DATA SHOWN:
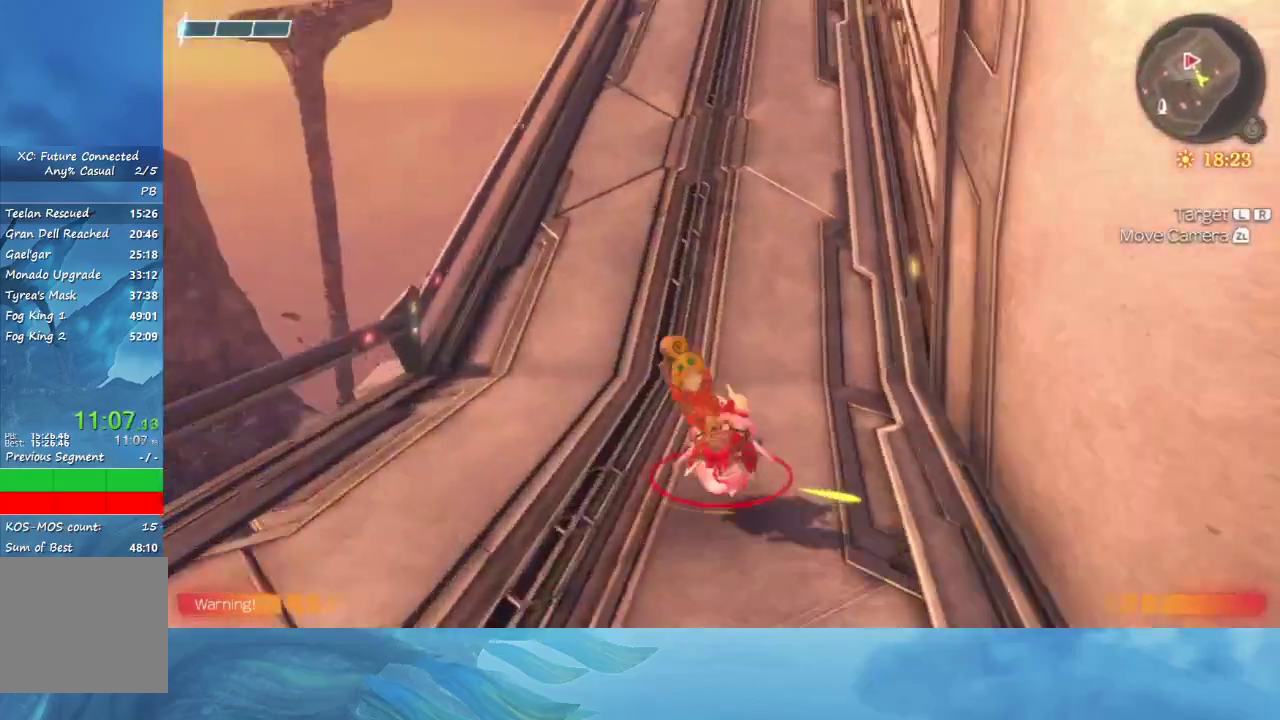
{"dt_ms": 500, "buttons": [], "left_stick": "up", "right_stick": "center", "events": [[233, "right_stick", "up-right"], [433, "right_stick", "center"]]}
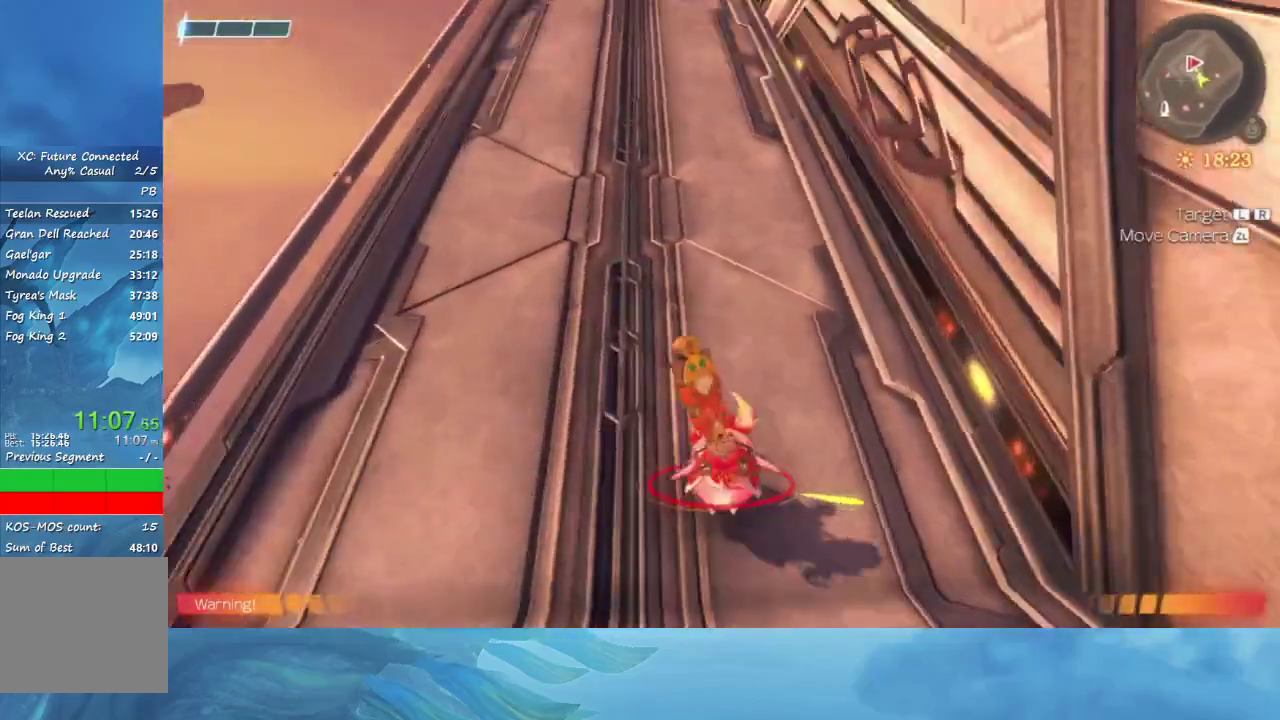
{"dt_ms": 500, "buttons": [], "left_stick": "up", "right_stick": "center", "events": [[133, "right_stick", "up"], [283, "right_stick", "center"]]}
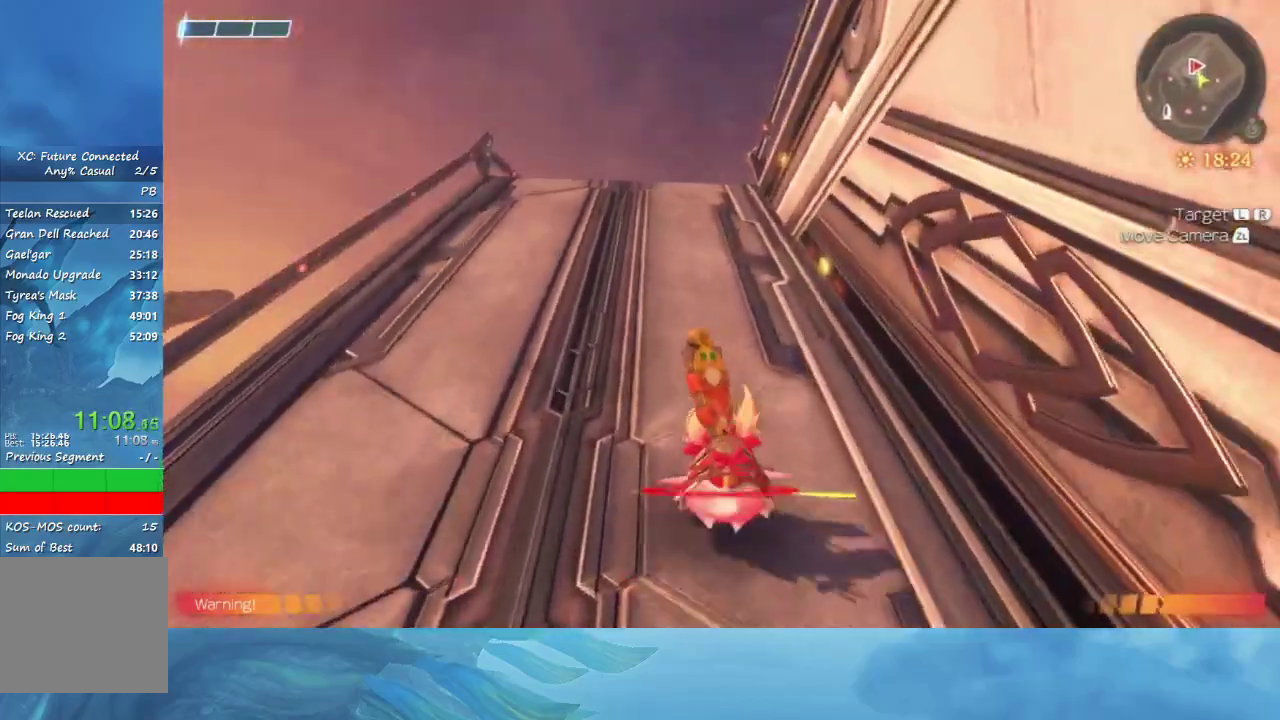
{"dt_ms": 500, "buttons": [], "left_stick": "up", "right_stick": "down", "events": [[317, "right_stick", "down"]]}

REQUIRED WORK: Omit the pictures, and quote the material above exactly as given.

COMPLETED EXERCISE:
{"dt_ms": 500, "buttons": [], "left_stick": "up", "right_stick": "center", "events": [[233, "right_stick", "up-right"], [433, "right_stick", "center"]]}
{"dt_ms": 500, "buttons": [], "left_stick": "up", "right_stick": "center", "events": [[133, "right_stick", "up"], [283, "right_stick", "center"]]}
{"dt_ms": 500, "buttons": [], "left_stick": "up", "right_stick": "down", "events": [[317, "right_stick", "down"]]}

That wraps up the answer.